Quoted text →
## start
Ahh, yes, external tests.

I endured seven 100% closed book GCE O level examinations.
My little sister sailed through eight 100% coursework GCSE exams.
My own students have formal public examinations at age 11, 14, 16, 17 and 18. The first two, nominally, judge the school, not the student, but this line has never worked on a nervous child walking into an exam.

It's standard to take between 10 and 12 GCSE exams. Subjects without mandatory GCSE status tend to fold. (Which is a little worrying for Languages departments across the UK, after last year's dropping of the modern language requirement - based on what? The whole world will speak English?)
So: revision classes, pay-revision guides, cohorts of glum faced kids trooping, dejectedly into the halls every four or five weeks - a far more common sight.

Extra classes run by teachers correspondingly means fewer clubs and activities run by teachers - but as there's a seven page risk assessment for each child we take on a trip outside the school gates, and trips still remain unpaid, I'd assume out of school activities are plummeting from the radar in most establishments.

This is matched by a growing parental culture of fear and distrust about children - it's a tricky thing to get children away from their solitary playstation after dark, as most parents (more absentee / working than in my day) assume murder/abduction/worse awaits on every darkened streetcorner for any school aged child.

Better to shut them in with a satellite cable or a net connection.

Oh dear, I think I'm depressing myself.

Merry Christmas. See you in the bright New Year.

Thursday, December 16, 2004

The horrors of delivering a unit of GCSE certificated coursework that forms 10% of students' final grades, and must be delivered through group work in a mixed ability set.

I decided to be realistic. Explained that a group depends upon its members for its grade. That if they were in a group with students who truant, mess around, or refuse to work to speed, there's a direct dampening of all group memebers' GCSE grade. Asked them if they'd prefer to negotiate their own groupings, or have me decide unilaterally who works with whom.
They voted unanimously for self-selected groups. They select their groups, and inevitably, five students are left alone and quietly staring at their feet, plus another six who are absent.
This means I get to divide up the non-attendees, and the - frankly - more useless of the students, so they're fairly spread.
## end
Instruction A →
Repeat word for word the portion of the text on examinations that begins at the words "Thursday, December 16, 2004" and stops after "they're fairly spread.".
The entries that come next have no connection to the text on examinations.

(Collected data)
## start
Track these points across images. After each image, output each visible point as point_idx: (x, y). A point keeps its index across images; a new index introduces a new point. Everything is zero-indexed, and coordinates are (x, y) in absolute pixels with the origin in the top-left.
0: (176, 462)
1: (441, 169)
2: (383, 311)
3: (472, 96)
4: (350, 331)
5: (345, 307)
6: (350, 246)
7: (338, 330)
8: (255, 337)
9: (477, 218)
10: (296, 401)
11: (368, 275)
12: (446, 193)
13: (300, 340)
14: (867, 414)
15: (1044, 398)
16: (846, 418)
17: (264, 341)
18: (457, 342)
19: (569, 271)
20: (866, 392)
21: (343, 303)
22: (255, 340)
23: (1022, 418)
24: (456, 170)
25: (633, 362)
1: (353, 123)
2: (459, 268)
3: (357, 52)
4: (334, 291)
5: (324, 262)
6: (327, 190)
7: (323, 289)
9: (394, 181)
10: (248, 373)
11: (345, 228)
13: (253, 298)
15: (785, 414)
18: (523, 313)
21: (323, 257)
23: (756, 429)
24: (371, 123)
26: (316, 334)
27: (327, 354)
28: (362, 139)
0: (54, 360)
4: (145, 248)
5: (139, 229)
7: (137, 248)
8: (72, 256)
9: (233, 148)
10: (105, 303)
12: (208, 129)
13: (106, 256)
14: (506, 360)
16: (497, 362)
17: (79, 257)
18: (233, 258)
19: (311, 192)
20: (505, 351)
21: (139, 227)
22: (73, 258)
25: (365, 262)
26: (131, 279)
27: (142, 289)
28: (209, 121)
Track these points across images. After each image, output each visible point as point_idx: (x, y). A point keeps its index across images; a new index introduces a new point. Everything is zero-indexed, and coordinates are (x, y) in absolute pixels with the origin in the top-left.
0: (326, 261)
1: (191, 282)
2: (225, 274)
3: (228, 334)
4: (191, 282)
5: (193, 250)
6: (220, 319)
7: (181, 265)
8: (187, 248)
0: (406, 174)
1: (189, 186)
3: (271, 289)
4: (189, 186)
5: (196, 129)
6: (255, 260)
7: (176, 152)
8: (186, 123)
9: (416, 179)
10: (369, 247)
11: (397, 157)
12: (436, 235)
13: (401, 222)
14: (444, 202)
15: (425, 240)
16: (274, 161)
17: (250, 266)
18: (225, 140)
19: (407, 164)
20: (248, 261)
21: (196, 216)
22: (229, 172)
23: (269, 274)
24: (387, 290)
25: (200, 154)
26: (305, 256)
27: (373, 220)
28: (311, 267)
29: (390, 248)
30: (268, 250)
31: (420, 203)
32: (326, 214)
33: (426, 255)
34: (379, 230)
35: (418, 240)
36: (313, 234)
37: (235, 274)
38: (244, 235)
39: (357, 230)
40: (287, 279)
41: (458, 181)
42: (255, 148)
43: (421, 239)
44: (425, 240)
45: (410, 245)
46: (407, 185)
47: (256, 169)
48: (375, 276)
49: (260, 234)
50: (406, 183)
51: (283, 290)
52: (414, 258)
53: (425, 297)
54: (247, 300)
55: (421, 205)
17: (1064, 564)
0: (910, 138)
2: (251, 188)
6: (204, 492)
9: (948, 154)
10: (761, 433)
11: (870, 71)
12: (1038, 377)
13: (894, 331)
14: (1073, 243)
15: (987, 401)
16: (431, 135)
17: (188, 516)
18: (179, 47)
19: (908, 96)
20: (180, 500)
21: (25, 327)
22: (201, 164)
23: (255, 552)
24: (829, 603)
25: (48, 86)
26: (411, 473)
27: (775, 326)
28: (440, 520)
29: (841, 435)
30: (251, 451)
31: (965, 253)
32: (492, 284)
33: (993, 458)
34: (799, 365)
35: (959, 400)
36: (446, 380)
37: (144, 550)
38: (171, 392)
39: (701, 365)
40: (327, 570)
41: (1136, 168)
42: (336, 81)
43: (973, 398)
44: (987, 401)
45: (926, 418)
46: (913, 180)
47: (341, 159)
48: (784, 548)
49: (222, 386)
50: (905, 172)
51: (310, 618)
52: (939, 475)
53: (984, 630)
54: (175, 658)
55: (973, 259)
## end
Instruction B →
Reproduce verbatim the collected data entries from their first line through the line containing "28: (209, 121)", with both of those lines included.

Reply A →
Thursday, December 16, 2004

The horrors of delivering a unit of GCSE certificated coursework that forms 10% of students' final grades, and must be delivered through group work in a mixed ability set.

I decided to be realistic. Explained that a group depends upon its members for its grade. That if they were in a group with students who truant, mess around, or refuse to work to speed, there's a direct dampening of all group memebers' GCSE grade. Asked them if they'd prefer to negotiate their own groupings, or have me decide unilaterally who works with whom.
They voted unanimously for self-selected groups. They select their groups, and inevitably, five students are left alone and quietly staring at their feet, plus another six who are absent.
This means I get to divide up the non-attendees, and the - frankly - more useless of the students, so they're fairly spread.

Reply B →
Track these points across images. After each image, output each visible point as point_idx: (x, y). A point keeps its index across images; a new index introduces a new point. Everything is zero-indexed, and coordinates are (x, y) in absolute pixels with the origin in the top-left.
0: (176, 462)
1: (441, 169)
2: (383, 311)
3: (472, 96)
4: (350, 331)
5: (345, 307)
6: (350, 246)
7: (338, 330)
8: (255, 337)
9: (477, 218)
10: (296, 401)
11: (368, 275)
12: (446, 193)
13: (300, 340)
14: (867, 414)
15: (1044, 398)
16: (846, 418)
17: (264, 341)
18: (457, 342)
19: (569, 271)
20: (866, 392)
21: (343, 303)
22: (255, 340)
23: (1022, 418)
24: (456, 170)
25: (633, 362)
1: (353, 123)
2: (459, 268)
3: (357, 52)
4: (334, 291)
5: (324, 262)
6: (327, 190)
7: (323, 289)
9: (394, 181)
10: (248, 373)
11: (345, 228)
13: (253, 298)
15: (785, 414)
18: (523, 313)
21: (323, 257)
23: (756, 429)
24: (371, 123)
26: (316, 334)
27: (327, 354)
28: (362, 139)
0: (54, 360)
4: (145, 248)
5: (139, 229)
7: (137, 248)
8: (72, 256)
9: (233, 148)
10: (105, 303)
12: (208, 129)
13: (106, 256)
14: (506, 360)
16: (497, 362)
17: (79, 257)
18: (233, 258)
19: (311, 192)
20: (505, 351)
21: (139, 227)
22: (73, 258)
25: (365, 262)
26: (131, 279)
27: (142, 289)
28: (209, 121)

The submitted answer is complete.